31 Distal Phalanx Fractures: Percutaneous Pinning and Open Reduction Internal Fixation
The majority of distal phalangeal fractures can be successfully treated nonoperatively. However, there are several fracture subtypes that warrant surgical intervention. Surgical stabilization of mallet fractures, Seymour fractures, and open fractures may aid in early rehabilitation and prevent long-term sequelae. In the following text we will review operative indications and various techniques to confer skeletal stability to fractures of the distal phalanges.
To employ the appropriate treatment of fractures of the distal phalanx one must be familiar with its unique and complex anatomy. The digital arteries and nerves trifurcate distal to the distal interphalangeal joint (DIP) joint and converge centrally. The extensor tendon complex inserts dorsally proximal to the physis/epiphyseal scar (► Fig. 31.1). The flexor digitorum profundus (FDP) inserts volarly over a broad area in the metaphysis (► Fig. 31.2). The fibrous septae that comprise the volar pulp stabilize the distal phalanx volarly. Dorsally the nail plate confers significant stability to the distal phalanx.
Various fracture patterns are observed in the distal phalanx. Tuft and shaft fractures are often due to a high energy or crushing mechanism. Fractures of the articular base are usually due to an axial load with a torsional component. Two additional fracture patterns bare special mention: mallet fractures and Seymour fractures. Extensor tendon avulsion fractures (mallet fracture) are due to a hyperflexion or resisted extension moment. The dorsal corner of the base of the distal phalanx fractures is often retracted proximally with the extensor tendon complex. Seymour fractures occur in skeletally immature patients due to a hyperflexion moment on the distal phalanx. This results in failure of distal phalangeal physis. These are often confused with a mallet fracture. In these fractures the germinal matrix can become incarcerated in the physis causing growth disturbance and infection that may result in osteomyelitis.

§ Required action A
In the text on distal phalanx fractures, what gives the distal phalanx significant stability on its dorsal side?
§ Required action B
Copy the distal phalanx fractures text again, starting at the words "To employ the" and stopping after "to the distal phalanx.". In that part, swap "nail plate" for "fingernail".

§ Dataset content
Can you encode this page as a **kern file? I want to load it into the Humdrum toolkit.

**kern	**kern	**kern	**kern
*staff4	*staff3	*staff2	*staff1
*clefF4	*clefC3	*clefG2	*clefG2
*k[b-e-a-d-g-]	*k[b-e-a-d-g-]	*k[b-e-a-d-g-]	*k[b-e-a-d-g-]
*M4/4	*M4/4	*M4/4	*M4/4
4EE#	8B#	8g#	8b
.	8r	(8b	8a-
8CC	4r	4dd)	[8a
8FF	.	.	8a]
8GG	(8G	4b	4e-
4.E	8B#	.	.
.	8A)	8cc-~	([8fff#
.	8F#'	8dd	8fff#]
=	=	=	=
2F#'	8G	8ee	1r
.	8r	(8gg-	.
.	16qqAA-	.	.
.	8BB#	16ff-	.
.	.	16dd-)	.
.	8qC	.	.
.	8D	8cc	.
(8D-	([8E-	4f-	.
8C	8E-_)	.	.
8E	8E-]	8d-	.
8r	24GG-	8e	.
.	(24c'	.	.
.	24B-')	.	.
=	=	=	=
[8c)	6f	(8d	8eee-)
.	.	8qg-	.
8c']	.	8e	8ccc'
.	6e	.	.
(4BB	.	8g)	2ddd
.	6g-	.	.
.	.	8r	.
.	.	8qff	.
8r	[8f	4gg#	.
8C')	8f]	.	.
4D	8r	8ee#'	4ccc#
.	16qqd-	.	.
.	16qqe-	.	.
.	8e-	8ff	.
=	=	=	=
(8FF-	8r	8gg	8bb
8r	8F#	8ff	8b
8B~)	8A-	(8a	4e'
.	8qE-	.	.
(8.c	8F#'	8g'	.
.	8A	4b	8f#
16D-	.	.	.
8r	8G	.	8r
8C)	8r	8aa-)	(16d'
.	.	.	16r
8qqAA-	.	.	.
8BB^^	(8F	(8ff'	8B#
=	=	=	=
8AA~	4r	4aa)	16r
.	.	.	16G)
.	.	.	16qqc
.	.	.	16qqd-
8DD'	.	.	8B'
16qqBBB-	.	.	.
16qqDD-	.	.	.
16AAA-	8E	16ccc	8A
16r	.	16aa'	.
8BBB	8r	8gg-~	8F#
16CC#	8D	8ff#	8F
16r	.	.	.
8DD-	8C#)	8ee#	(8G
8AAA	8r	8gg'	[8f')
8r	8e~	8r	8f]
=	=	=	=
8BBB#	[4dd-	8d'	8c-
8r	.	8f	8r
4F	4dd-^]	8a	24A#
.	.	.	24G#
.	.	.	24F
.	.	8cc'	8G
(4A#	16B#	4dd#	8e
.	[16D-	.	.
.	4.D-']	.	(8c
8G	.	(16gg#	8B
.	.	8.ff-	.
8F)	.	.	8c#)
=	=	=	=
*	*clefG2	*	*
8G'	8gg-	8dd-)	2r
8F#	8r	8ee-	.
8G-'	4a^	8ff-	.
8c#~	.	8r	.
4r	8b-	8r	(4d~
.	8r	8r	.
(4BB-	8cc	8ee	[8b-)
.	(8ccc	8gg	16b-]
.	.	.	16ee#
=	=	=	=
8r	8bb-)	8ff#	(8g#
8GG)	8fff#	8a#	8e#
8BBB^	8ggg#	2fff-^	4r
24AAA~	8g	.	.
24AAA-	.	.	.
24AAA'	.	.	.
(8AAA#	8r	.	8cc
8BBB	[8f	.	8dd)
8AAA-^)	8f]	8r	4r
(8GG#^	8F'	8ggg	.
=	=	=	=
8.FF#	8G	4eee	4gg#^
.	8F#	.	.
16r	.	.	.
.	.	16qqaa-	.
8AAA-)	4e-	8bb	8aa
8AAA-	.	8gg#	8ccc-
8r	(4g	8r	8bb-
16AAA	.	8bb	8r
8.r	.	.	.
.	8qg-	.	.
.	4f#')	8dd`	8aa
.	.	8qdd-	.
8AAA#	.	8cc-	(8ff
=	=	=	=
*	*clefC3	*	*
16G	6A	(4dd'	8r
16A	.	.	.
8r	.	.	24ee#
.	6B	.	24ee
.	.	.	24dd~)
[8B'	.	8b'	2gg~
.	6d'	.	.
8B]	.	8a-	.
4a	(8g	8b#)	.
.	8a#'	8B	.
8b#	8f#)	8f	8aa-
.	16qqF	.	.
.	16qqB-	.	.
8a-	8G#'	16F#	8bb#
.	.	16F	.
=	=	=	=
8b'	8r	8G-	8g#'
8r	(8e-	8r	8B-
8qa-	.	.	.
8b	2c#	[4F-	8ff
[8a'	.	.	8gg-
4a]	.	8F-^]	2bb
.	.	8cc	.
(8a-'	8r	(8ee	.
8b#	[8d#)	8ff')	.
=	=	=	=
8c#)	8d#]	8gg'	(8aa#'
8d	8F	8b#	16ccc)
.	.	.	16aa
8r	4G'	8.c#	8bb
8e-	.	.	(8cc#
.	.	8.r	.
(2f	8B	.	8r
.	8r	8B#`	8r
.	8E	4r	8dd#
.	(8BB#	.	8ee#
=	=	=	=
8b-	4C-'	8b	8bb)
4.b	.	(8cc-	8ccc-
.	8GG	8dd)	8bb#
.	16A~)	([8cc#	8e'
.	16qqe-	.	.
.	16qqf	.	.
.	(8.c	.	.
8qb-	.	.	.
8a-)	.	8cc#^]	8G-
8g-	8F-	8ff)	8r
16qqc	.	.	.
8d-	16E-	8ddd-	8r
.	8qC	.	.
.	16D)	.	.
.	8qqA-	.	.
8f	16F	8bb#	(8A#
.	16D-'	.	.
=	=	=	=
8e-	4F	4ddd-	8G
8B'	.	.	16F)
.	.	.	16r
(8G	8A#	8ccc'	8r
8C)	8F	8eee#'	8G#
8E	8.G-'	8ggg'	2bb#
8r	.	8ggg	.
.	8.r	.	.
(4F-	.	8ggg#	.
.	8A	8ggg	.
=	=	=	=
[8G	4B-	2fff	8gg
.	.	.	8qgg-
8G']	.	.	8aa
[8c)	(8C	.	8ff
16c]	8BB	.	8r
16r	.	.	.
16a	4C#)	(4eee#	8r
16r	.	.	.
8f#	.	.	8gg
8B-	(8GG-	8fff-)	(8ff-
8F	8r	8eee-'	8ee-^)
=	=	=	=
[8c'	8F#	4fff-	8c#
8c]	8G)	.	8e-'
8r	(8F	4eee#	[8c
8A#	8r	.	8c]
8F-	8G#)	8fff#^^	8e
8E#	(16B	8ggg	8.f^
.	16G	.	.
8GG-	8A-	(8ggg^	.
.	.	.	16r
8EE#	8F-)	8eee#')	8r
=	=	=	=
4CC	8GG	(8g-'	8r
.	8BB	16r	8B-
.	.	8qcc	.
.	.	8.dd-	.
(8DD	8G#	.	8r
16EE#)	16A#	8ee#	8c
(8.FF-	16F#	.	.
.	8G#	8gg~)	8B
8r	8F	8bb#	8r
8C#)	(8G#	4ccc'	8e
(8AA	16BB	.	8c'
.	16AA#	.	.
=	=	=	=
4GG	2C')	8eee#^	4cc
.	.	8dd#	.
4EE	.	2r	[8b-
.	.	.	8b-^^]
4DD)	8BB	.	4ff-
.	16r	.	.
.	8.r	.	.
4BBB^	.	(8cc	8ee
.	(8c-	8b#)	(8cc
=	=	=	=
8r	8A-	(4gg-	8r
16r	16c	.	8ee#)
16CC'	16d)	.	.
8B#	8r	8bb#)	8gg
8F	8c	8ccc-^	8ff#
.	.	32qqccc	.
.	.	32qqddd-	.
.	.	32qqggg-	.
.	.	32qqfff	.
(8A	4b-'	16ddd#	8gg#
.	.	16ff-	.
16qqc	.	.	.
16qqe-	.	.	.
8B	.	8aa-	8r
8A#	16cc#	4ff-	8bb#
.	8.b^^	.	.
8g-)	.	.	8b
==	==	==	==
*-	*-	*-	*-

§ Written answer A
The nail plate.

§ Written answer B
To employ the appropriate treatment of fractures of the distal phalanx one must be familiar with its unique and complex anatomy. The digital arteries and nerves trifurcate distal to the distal interphalangeal joint (DIP) joint and converge centrally. The extensor tendon complex inserts dorsally proximal to the physis/epiphyseal scar (► Fig. 31.1). The flexor digitorum profundus (FDP) inserts volarly over a broad area in the metaphysis (► Fig. 31.2). The fibrous septae that comprise the volar pulp stabilize the distal phalanx volarly. Dorsally the fingernail confers significant stability to the distal phalanx.